### TASK LIST
**A.** Summarize the Rice Krispies article in two sentences.
**B.** Please write the next part of the Rice Krispies article, picking up after its last sentence.

The Untold Truth Of Rice Krispies

Rice Krispies are a stalwart childhood staple: a cereal beloved for its simple, mild flavor, adorable mascots, and, of course, for the noise it makes the second milk is introduced to the bowl. But did you know that Rice Krispies were once promoted by the Rolling Stones? Or that there's a long-forgotten fourth mascot who drove a spaceship and has since disappeared into oblivion?

Rice Krispies are also at the heart of one of our favorite homemade treats, something simple enough for kids to make almost on their own. Rice Krispies treats have also spurred some competitive record-breaking. They have a long history too, beginning with a fundraiser organized by Camp Fire Girls in 1939 and extending into the present day with TikTok fame.

For these and other facts about this beloved breakfast cereal, look no further: We're here with everything you didn't even know you needed to know about Kellogg's Rice Krispies.

Rice Krispies were first launched by Kellogg's in the 20s -- and remain beloved to this day

Rice Krispies are the very definition of an oldie but a goodie: The puffed rice cereal was first launched by Kellogg's back in 1928. In a press release shared by the company on the 80th anniversary of the cereal, the outlet reports, the R&D team at Kellogg's was already hard at work on a puffed rice cereal in 1927. When they presented their idea to Kellogg's founder W.K. Kellogg, he ostensibly quipped, "You've got something there!"

And they did: The cereal remains a stalwart of the breakfast aisle, with $136.7 million in sales in 2018, according to Kiplinger.

Saved data entries:
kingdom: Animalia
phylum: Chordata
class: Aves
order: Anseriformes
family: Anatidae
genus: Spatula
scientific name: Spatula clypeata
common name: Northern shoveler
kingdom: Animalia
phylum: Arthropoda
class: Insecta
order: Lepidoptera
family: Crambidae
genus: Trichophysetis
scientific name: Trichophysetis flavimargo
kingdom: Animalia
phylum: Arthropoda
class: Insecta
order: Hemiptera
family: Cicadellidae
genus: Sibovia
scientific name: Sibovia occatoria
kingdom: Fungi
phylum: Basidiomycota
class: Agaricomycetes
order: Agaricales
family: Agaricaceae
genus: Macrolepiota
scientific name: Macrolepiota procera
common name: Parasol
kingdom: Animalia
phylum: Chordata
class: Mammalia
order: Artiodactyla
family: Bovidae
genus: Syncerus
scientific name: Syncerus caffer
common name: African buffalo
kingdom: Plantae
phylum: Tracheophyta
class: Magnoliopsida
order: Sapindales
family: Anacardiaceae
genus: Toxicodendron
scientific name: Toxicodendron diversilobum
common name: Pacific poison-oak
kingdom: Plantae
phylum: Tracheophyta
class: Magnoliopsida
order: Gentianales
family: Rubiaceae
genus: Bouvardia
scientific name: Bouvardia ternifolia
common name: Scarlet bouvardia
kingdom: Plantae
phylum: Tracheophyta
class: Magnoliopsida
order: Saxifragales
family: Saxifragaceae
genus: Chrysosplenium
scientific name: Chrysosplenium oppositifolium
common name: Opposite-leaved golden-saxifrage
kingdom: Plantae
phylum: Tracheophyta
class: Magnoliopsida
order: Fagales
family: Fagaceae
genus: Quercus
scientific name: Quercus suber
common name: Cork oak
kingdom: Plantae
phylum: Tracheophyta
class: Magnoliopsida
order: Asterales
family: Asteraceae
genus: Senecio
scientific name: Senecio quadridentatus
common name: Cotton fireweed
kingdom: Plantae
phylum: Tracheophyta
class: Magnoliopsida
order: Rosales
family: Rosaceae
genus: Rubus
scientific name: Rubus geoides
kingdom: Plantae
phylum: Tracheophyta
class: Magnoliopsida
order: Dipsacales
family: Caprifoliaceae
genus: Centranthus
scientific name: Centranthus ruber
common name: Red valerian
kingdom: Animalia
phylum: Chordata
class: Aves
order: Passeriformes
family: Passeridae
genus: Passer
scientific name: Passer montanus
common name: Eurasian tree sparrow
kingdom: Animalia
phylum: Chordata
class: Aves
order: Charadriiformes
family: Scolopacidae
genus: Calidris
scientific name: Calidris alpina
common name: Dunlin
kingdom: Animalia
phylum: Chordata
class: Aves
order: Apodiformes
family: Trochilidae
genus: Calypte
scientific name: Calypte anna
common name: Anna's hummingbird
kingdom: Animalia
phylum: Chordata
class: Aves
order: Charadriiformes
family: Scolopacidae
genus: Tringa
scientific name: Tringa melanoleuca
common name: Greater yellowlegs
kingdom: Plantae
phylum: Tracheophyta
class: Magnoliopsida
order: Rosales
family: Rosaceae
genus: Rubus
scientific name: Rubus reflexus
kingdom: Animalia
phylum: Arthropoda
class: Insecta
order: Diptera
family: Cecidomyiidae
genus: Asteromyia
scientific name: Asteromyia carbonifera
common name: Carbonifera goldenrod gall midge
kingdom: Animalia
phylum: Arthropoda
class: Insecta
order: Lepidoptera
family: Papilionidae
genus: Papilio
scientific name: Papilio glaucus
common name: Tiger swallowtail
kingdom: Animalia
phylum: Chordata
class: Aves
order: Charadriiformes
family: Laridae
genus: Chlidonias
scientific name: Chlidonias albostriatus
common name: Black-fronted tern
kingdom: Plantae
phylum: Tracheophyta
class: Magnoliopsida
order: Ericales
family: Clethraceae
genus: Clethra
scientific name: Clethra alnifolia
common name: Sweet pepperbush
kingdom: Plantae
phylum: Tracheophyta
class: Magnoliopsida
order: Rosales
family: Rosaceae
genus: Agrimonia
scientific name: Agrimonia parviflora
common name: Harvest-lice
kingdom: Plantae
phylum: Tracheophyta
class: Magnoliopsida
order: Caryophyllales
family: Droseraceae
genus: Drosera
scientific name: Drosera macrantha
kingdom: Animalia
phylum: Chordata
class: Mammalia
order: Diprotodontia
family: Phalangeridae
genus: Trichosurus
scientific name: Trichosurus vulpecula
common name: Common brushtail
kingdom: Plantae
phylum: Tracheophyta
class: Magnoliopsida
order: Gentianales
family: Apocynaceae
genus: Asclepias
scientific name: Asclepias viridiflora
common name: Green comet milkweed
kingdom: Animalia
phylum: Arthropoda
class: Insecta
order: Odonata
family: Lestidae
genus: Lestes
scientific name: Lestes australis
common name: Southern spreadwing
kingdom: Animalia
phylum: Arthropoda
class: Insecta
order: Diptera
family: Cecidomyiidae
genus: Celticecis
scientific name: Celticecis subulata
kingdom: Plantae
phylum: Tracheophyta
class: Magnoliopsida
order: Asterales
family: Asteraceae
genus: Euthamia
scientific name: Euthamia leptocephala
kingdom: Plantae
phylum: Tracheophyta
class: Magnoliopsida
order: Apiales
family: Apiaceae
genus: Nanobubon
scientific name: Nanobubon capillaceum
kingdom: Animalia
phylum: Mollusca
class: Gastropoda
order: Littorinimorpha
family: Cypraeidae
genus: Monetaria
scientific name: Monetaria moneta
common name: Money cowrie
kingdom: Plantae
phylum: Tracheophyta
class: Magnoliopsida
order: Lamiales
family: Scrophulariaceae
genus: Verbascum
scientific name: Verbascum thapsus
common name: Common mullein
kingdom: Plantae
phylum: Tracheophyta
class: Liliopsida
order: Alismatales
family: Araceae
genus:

### EXERCISE RESPONSES
**A.** Rice Krispies, a puffed rice cereal that Kellogg's launched in 1928 after its R&D team began work on it in 1927, are loved for their mild flavor, their mascots, and the noise they make when milk is added. The cereal remains a breakfast-aisle staple with $136.7 million in sales in 2018, and it is the base of Rice Krispies treats, whose history goes back to a 1939 Camp Fire Girls fundraiser.

**B.**
"We're proud that Rice Krispies cereal has been a part of the childhood of so many generations of consumers," Mark Baynes, chief marketing officer for Kellogg's, said in the anniversary press release. "The Rice Krispies brand continues to grow and evolve, yet it's still the same cereal that parents and grandparents have loved since they were kids."

That noise Rice Krispies make comes from air

One of the first things most people notice about Rice Krispies is the distinctive noise they make when milk is added to the bowl. It's no surprise that, according to Kellogg's, Rice Krispies were initially marketed as "The Talking Cereal" back in 1928.

LiveScience, citing research conducted by food scientist Ted Labuza, reports that the noise Rice Krispies make comes from their physical structure. Rice Krispies are made by cooking rice at a high temperature. This process makes the rice expand (or puff), creating pockets of air divided by bonded starch molecules. This causes the cereal to behave like a piece of glass. Liquid (in this case, milk) puts pressure on the air pockets, pushing the air up against the thin walls of the pocket, shattering it. And it's that shattering that makes the distinctive snap, crackle, and pop noises Rice Krispies are known for.

Mascots Snap, Crackle, and Pop are a huge part of Rice Krispies' brand identity

Soon after the arrival of the "Talking Cereal" marketing moniker came that oh-so-essential element of any American breakfast cereal's advertising: the mascot. Or mascots, in this case.

The elf trio of Snap, Crackle, and Pop was first introduced in 1932, according to a Kellogg's press release. According to one 2002 poll cited by Scientific American, Americans are more likely to be able to name the mascots than they are Supreme Court justices — slightly embarrassing proof of their pervasiveness in our shared cultural consciousness.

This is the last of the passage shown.